PORTLAND, Ore. (KOIN) — After the State of the Economy Report was released Tuesday, much of the discussion on its findings was about how Portland has one of the highest income tax rates in the country and whether it’s driving high earners out of the city.

Metro and Multnomah County voters passed big income tax measures to help the homeless and preschool for all. But locals may now see the effects as people with disposable income are choosing to live outside of Portland.

“Really the question is, are people voting with their feet?” said Mike Wilkerson, the Director of Analytics with ECONorthwest, which developed the report for the Portland Business Alliance.

The data shows after years of growth, Multnomah County declined as nearly 13,000 people left the area in 2021, while Clark County’s population increased by 6,000.

While Wilkerson says the conclusion isn’t completely clear, there’s evidence through IRS capital gains data that some high and middle-income newcomers are choosing to settle north of the Columbia River.

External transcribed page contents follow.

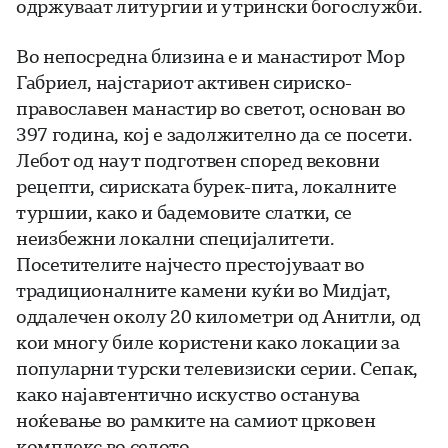
одржуваат литургии и утрински богослужби.
Во непосредна близина е и манастирот Мор
Габриел, најстариот активен сириско-
православен манастир во светот, основан во
397 година, кој е задолжително да се посети.
Лебот од наут подготвен според вековни
рецепти, сириската бурек-пита, локалните
туршии, како и бадемовите слатки, се
неизбежни локални специјалитети.
Посетителите најчесто престојуваат во
традиционалните камени куќи во Мидјат,
оддалечен околу 20 километри од Анитли, од
кои многу биле користени како локации за
популарни турски телевизиски серии. Сепак,
како најавтентично искуство останува
ноќевање во рамките на самиот црковен
комплекс во селото.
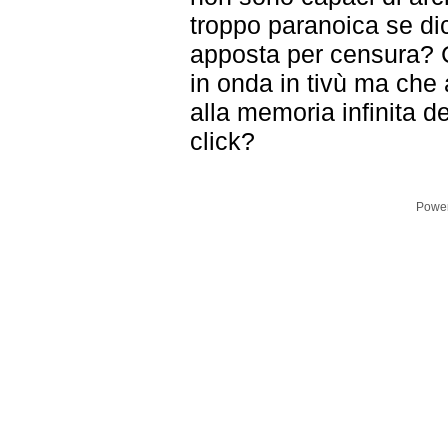
troppo paranoica se di
apposta per censura? 
in onda in tivù ma ch
alla memoria infinita d
click?
Powe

“It’s not necessarily an exodus from Oregon to Washington. It might be people leaving the region to go elsewhere and it’s when people are coming to the region now they’re looking at the value proposition. Saying let’s look at the impact of taxation, let’s look at the quality of life, let’s look at the cost of housing, he said.

In a previous report released in October, a consultant for Oregon Business & Industry, compared top income tax rates for cities and states. According to their data, Portland’s income tax rate of 14.7% for high earners is second only to New York City.

The report points out that an individual hits that high earner mark in Portland at $125,000, while a New York taxpayer would have to make $25 million.

“Multnomah County has the highest marginal tax rates in the United States of America, but we don’t have the income to support that level of taxation,” said Portland Mayor Ted Wheeler.

Wheeler says it’s going to be difficult to bring downtown back if people with disposable income are chased off.

“I’m sure that when the voters in Multnomah County supported all of those different proposals and programs, they did it with good intent. But collectively, every time that we vote for an increase, particularly in marginal income tax, that definitely has a dampening impact on investment in our community,” Wheeler said.